### Study text

The first event of note is rooted in the CMV vaccine. VBI kicked off a phase I study investigating safety and efficacy of the vaccine in 128 patients in September 2016. The study spread sites across three locations in Canada, and aimed to determine the immunogenicity of the drug in question, the above mentioned VBI-1501A.
CMV is generally a silent virus, meaning that the majority of those infected don’t display any symptoms. In certain sub-populations of those infected, however, it can be very serious. The virus can cause serious disease in newborns when a mother is infected during pregnancy; what is known as congenital CMV infection. Each year, approximately 5,000 U.S. infants will develop permanent problems due to CMV, some of them severe, including deafness, blindness, and mental retardation. Economic costs associated with the infection total $2 billion annually in the US, and the virus affects more live births than both Down’s Syndrome and Fetal Alcohol Syndrome.
Right now, there’s no commercially available vaccine, and VBI is working to fill this large unmet need in the US. Interim data from the immunogenicity phase I study that the company initiated in December was initially reported to be scheduled for release during the first half of 2017. However, VBI now expects to report this data during the first quarter of the year. This represents the next catalyst for the company. Data from an animal study demonstrated efficacy of 95% 28 days post-second vaccination (the interim data will also report on post-second vaccination efficacy) so there’s a decent chance this catalyst should come out in favor of the company. If it does, it opens up the potential for a big name partnership on the vaccine.
The second catalyst we’re watching for relates to the hepatitis B vaccine, Sci-B-Vac.
This vaccine is currently available as a next generation hepatitis B vaccine in fifteen countries and currently has 50% market share in Israel, where approximately 500,000 patients have been dosed since the vaccine picked up regulatory approval in the region. It’s a third generation vaccine designed to build on both the safety and the immunogenicity of the currently available assets, and VBI has a strong bank of data that points to an improvement over current standard of care in both instances.
VBI generates revenues from the hepatitis B product right now, but the real potential is rooted in the US and European markets. Driven primarily by increasing immigration from medium and high-prevalence countries, growth in the hepatitis B therapeutics space will center in the US, Canada, the UK, France and Germany over the next half decade. Research puts the annual size of the market at $3.5 billion by 2021.

### Extracted information
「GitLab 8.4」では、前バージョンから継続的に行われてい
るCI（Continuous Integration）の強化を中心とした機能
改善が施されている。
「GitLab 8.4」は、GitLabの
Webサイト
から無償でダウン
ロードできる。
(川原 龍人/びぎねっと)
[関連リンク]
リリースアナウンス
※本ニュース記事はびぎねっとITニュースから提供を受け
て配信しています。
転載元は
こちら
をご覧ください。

### To do
1) In the VBI passage, how many patients did the phase I study of the CMV vaccine enroll?
2) Write out the VBI passage from "The first event" to "above mentioned VBI-1501A.".
The lines have nothing to do with what is asked here.

### Results in order
1) 128 patients.

2)
The first event of note is rooted in the CMV vaccine. VBI kicked off a phase I study investigating safety and efficacy of the vaccine in 128 patients in September 2016. The study spread sites across three locations in Canada, and aimed to determine the immunogenicity of the drug in question, the above mentioned VBI-1501A.